Murder at Prime Suites is essentially a fictionalized portrayal of the incident that happened with Cynthia Osokogu back in 2012. The movie follows two police detectives, played by Keira Hewatch and Joseph Benjamin, as they investigate a case involving a female university student found dead in a hotel room.
The movie works in that it neither succumbs to the usual nollywood formula or Nigerian mentality nor does it attempt to be too CSI that it misses the mark. It doesn’t at any instance point fingers at the dead victim and accuse her of prostitution as you would expect it to (I must admit, even I was thinking it for a minute there). The police officers maintain a professional appearance and mannerisms so much so that you might actually accuse the movie of being too fictionalized as Nigerian police (well, the status-quo that is) are not that professional.

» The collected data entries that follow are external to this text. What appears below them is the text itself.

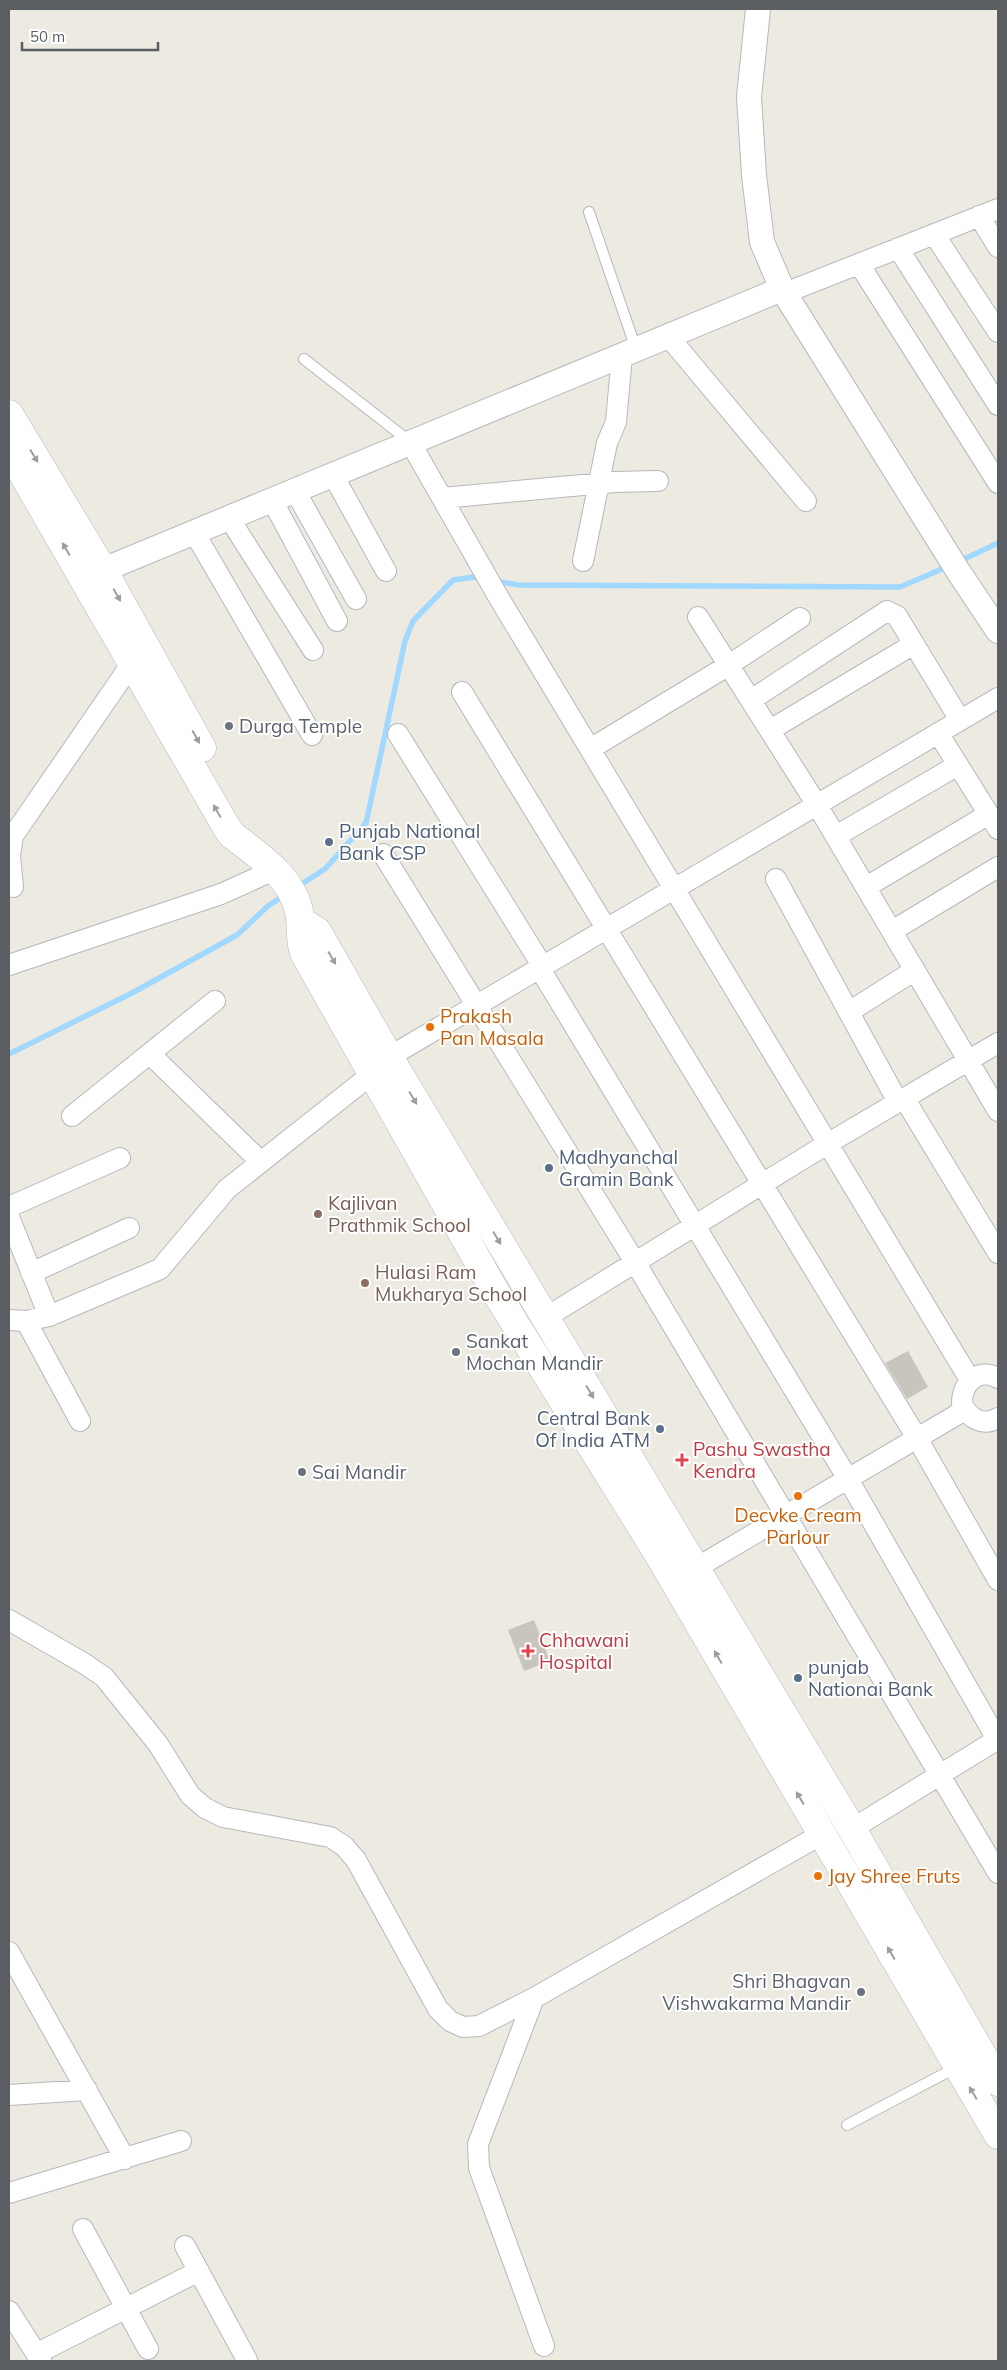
<svg xmlns="http://www.w3.org/2000/svg" width="1007" height="2370" font-family="Mulish,sans-serif">
	<style>
		.lines { fill: none; stroke-linecap: round; stroke-linejoin: round }
		.stream { stroke: #a0d8ff; stroke-width: 5.5 }
		.building { fill: #c8c5bf }
		.service-casing { stroke: #b5b8bd; stroke-width: 12 }
		.minor-casing { stroke: #b5b8bd; stroke-width: 22 }
		.tertiary-casing { stroke: #b5b8bd; stroke-width: 26 }
		.secondary-casing { stroke: #b5b9bf; stroke-width: 29 }
		.service { stroke: #fff; stroke-width: 10 }
		.minor { stroke: #fff; stroke-width: 20 }
		.tertiary { stroke: #fff; stroke-width: 24 }
		.secondary { stroke: #fff; stroke-width: 28 }
		.oneway { fill: #9c9ea1 }
		.worship-dot { fill: #6b7280; stroke: #fff; stroke-width: 2 }
		.service-dot { fill: #5c6f8a; stroke: #fff; stroke-width: 2 }
		.food-dot { fill: #e8710a; stroke: #fff; stroke-width: 2 }
		.education-dot { fill: #8d6e63; stroke: #fff; stroke-width: 2 }
		.health-dot { fill: #e0444e; stroke: #fff; stroke-width: 2 }
		.labels { text-anchor: middle; dominant-baseline: central; stroke-width: 4; stroke-linejoin: round; paint-order: stroke }
		.worship-label { font-size: 19px; fill: #5b616d; stroke: #fff; text-anchor: start }
		.service-label { font-size: 19px; fill: #4e5e75; stroke: #fff; text-anchor: start }
		.food-label { font-size: 19px; fill: #c56008; stroke: #fff; text-anchor: start }
		.education-label { font-size: 19px; fill: #785e54; stroke: #fff; text-anchor: start }
		.health-label { font-size: 19px; fill: #be3a42; stroke: #fff; text-anchor: start }
	</style>
	<rect width="100%" height="100%" fill="#edeae2"/>
	<g class="lines">
		<!-- stream -->
		<path class="stream" d="M960 561 998 543
			M495 581 519 585 900 587 949 566
			M297 887 325 869 366 823 405 641 413 621 453 580 474 577 484 579
			M9 1054 132 993 237 935 268 906 285 895"/>
	</g>
	<!-- building -->
	<path class="building" d="M908 1351 928 1387 907 1399 885 1363Z
		M534 1620 550 1661 524 1671 508 1630Z"/>
	<g class="lines">
		<defs>
			<path id="service" d="M589 212 636 349
				M304 359 409 441
				M847 2125 957 2067"/>
			<path id="minor" d="M979 216 998 247
				M934 234 998 332
				M898 248 998 405
				M859 264 998 483
				M785 293 998 209
				M668 336 806 501
				M410 442 499 598 970 1380
				M333 475 386 571
				M295 491 356 599
				M442 498 615 482 658 481
				M272 500 337 621
				M229 518 313 650
				M194 532 312 735
				M583 561 607 443 616 422 622 355
				M698 617 817 805 998 1111
				M462 692 917 1438 998 1580
				M751 700 887 611 897 616 960 720
				M770 730 914 644
				M938 733 998 829
				M398 734 543 967
				M590 749 729 665 800 618
				M836 836 958 765
				M383 854 635 1262 998 1873
				M776 879 898 1102
				M13 887 10 855 13 836 132 663
				M866 887 989 814
				M892 931 998 867
				M9 965 221 894 274 870
				M540 969 848 1479 998 1741
				M849 1012 915 970
				M150 1054 261 1162
				M389 1057 998 698
				M904 1098 998 1253
				M72 1116 215 1001
				M9 1207 120 1158
				M9 1217 49 1316
				M31 1273 129 1228
				M545 1318 827 1144 998 1043
				M9 1320 26 1321 49 1316 160 1269 227 1189 372 1074
				M26 1321 80 1421
				M998 1378C978 1367 962 1383 962 1403 968 1418 983 1427 998 1418
				M696 1568 965 1410
				M9 1620 85 1664 104 1677 158 1744 190 1795 205 1808 223 1817 330 1837 344 1846 356 1860 438 2009 450 2021 463 2027 479 2026 534 1998 822 1834
				M852 1829 998 1739
				M9 1952 125 2159
				M534 1998 478 2144 479 2168 544 2346
				M9 2095 87 2090
				M9 2193 181 2141
				M83 2229 148 2349
				M185 2246 247 2360
				M9 2311 41 2361
				M36 2354 199 2271"/>
			<path id="tertiary" d="M758 9 749 97 754 175 762 242 782 289
				M103 570 782 289 958 571 998 631"/>
			<path id="secondary" d="M9 414 103 570 202 748
				M9 450 227 828 232 835C259 856 291 876 299 911 302 925 299 939 304 953L496 1293 657 1552 998 2135
				M301 921 317 931 389 1057 852 1829 998 2082"/>
		</defs>
		<!-- service casing -->
		<use href="#service" class="service-casing"/>
		<!-- minor casing -->
		<use href="#minor" class="minor-casing"/>
		<!-- tertiary casing -->
		<use href="#tertiary" class="tertiary-casing"/>
		<!-- secondary casing -->
		<use href="#secondary" class="secondary-casing"/>
		<!-- service -->
		<use href="#service" class="service"/>
		<!-- minor -->
		<use href="#minor" class="minor"/>
		<!-- tertiary -->
		<use href="#tertiary" class="tertiary"/>
		<!-- secondary -->
		<use href="#secondary" class="secondary"/>
	</g>
	<!-- one-way arrows -->
	<defs><path id="oneway-solid" d="M-6-.8H1V-3.2L6.5 0L1 3.2V.8H-6Z" transform="scale(1.25)"/></defs>
	<g class="oneway">
		<use href="#oneway-solid" transform="translate(34 456) rotate(59)"/>
		<use href="#oneway-solid" transform="translate(66 549) rotate(-120)"/>
		<use href="#oneway-solid" transform="translate(117 595) rotate(61)"/>
		<use href="#oneway-solid" transform="translate(196 737) rotate(61)"/>
		<use href="#oneway-solid" transform="translate(217 811) rotate(-120)"/>
		<use href="#oneway-solid" transform="translate(332 958) rotate(60)"/>
		<use href="#oneway-solid" transform="translate(413 1098) rotate(59)"/>
		<use href="#oneway-solid" transform="translate(497 1238) rotate(59)"/>
		<use href="#oneway-solid" transform="translate(590 1392) rotate(59)"/>
		<use href="#oneway-solid" transform="translate(718 1657) rotate(-120)"/>
		<use href="#oneway-solid" transform="translate(800 1798) rotate(-120)"/>
		<use href="#oneway-solid" transform="translate(891 1953) rotate(-120)"/>
		<use href="#oneway-solid" transform="translate(973 2093) rotate(-121)"/>
	</g>
	<!-- markers -->
	<g class="worship-dot">
		<circle cx="229" cy="726" r="5"/>
		<circle cx="456" cy="1352" r="5"/>
		<circle cx="302" cy="1472" r="5"/>
		<circle cx="861" cy="1992" r="5"/>
	</g>
	<g class="service-dot">
		<circle cx="329" cy="842" r="5"/>
		<circle cx="549" cy="1168" r="5"/>
		<circle cx="660" cy="1429" r="5"/>
		<circle cx="798" cy="1678" r="5"/>
	</g>
	<g class="food-dot">
		<circle cx="430" cy="1027" r="5"/>
		<circle cx="798" cy="1496" r="5"/>
		<circle cx="818" cy="1876" r="5"/>
	</g>
	<g class="education-dot">
		<circle cx="318" cy="1214" r="5"/>
		<circle cx="365" cy="1283" r="5"/>
	</g>
	<g class="health-dot">
		<path d="M679.5 1452.5h5v5h5v5h-5v5h-5v-5h-5v-5h5z"/>
		<path d="M525.5 1643.5h5v5h5v5h-5v5h-5v-5h-5v-5h5z"/>
	</g>
	<g class="labels">
		<!-- worship labels -->
		<g class="worship-label">
			<text x="239" y="726">Durga Temple</text>
			<text x="466" y="1341">Sankat<tspan x="466" dy="22">Mochan Mandir</tspan></text>
			<text x="312" y="1472">Sai Mandir</text>
			<text x="851" y="1981" text-anchor="end">Shri Bhagvan<tspan x="851" dy="22">Vishwakarma Mandir</tspan></text>
		</g>
		<!-- service labels -->
		<g class="service-label">
			<text x="339" y="831">Punjab National<tspan x="339" dy="22">Bank CSP</tspan></text>
			<text x="559" y="1157">Madhyanchal<tspan x="559" dy="22">Gramin Bank</tspan></text>
			<text x="650" y="1418" text-anchor="end">Central Bank<tspan x="650" dy="22">Of India ATM</tspan></text>
			<text x="808" y="1667">punjab<tspan x="808" dy="22">Nationai Bank</tspan></text>
		</g>
		<!-- food labels -->
		<g class="food-label">
			<text x="440" y="1016">Prakash<tspan x="440" dy="22">Pan Masala</tspan></text>
			<text x="798" y="1515" text-anchor="middle">Decvke Cream<tspan x="798" dy="22">Parlour</tspan></text>
			<text x="828" y="1876">Jay Shree Fruts</text>
		</g>
		<!-- education labels -->
		<g class="education-label">
			<text x="328" y="1203">Kajlivan<tspan x="328" dy="22">Prathmik School</tspan></text>
			<text x="375" y="1272">Hulasi Ram<tspan x="375" dy="22">Mukharya School</tspan></text>
		</g>
		<!-- health labels -->
		<g class="health-label">
			<text x="693" y="1449">Pashu Swastha<tspan x="693" dy="22">Kendra</tspan></text>
			<text x="539" y="1640">Chhawani<tspan x="539" dy="22">Hospital</tspan></text>
		</g>
	</g>
	<!-- border -->
	<rect width="1007" height="2370" fill="none" stroke="#5a5e63" stroke-width="20"/>
	<!-- scale -->
	<path d="M22 42v8h136v-8" fill="none" stroke="#5a5e63" stroke-width="2.5"/>
	<text x="30" y="42" font-size="15" fill="#5a5e63" stroke="#ffffff" stroke-width="4" paint-order="stroke">50 m</text>
</svg>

The movie tries to moderate the staunch professionalism of the detectives by giving their characters feeling but even though they didn’t exactly fail at this, it could have been much better. At the end of the movie you have a caring father – Joseph Benjamin and a loving sister – Keira Hewatch. However, that feeling is only transmitted at the end for both characters. Throughout the movie you sense their obligations towards their family via dialogues and scenes but the feeling only really came for me in the end and that too was slightly.
Keira Hewatch plays a stoic detective who is also an orphan left taking care of her only brother. Her character’s main personality trait is supposed to be a kind of ‘strength through pain’, however, unfortunately I didn’t get a complete sense of that from Keira’s performance. Also in the scene where she gives a report to Joseph Benjamin about the victim I was really hoping for a poignant, detail by detail, no off-beats, completely on the mark rendition. Maybe it’s the crime-show addict in me but I didn’t sense that from Keira’s report. Instead it came off a bit awkward and left me shaking my head. Asides from that it was a good effort from Keira as the hard-yet-good female detective.
Joseph Benjamin’s character, on the other hand, seemed to have a lot of uncontrolled and undirected anger that was just spewing at the most inopportune people. The thing is that there were definitely scenes where he got it and his performance was not just commendable but I forgot that I was watching Mr. Benjamin, but there were also the scenes that kind of ‘just happened’.
The movie starts off shaky. The story begins from the get-go but the audience is not drawn in from the start. There is no tension built around anything and things ‘just happened’ and led to each other. However, as the movie progresses and as we draw towards the end it’s easier to appreciate the little details and hints, the direction of the movie, and how everything ties back together that we forget that there was zero tension built along the line but we accept it for what it is, a good story.
Big kudos to the script writer who for me was the star of the movie because when things start falling in place then you definitely have that a-ha moment, more than once.
In the beginning of the movie I kept wondering why all these people on the crime scene kept touching things without gloves before it finally hit me that there is no fingerprinting technology in Nigeria so whether they touch with gloves or their hands it changes nothing.
Murder at Prime Suites was a beyond impressive effort. All I ask for is a bit more suspense and a better portrayal of the inner conflicts the detectives had to undergo.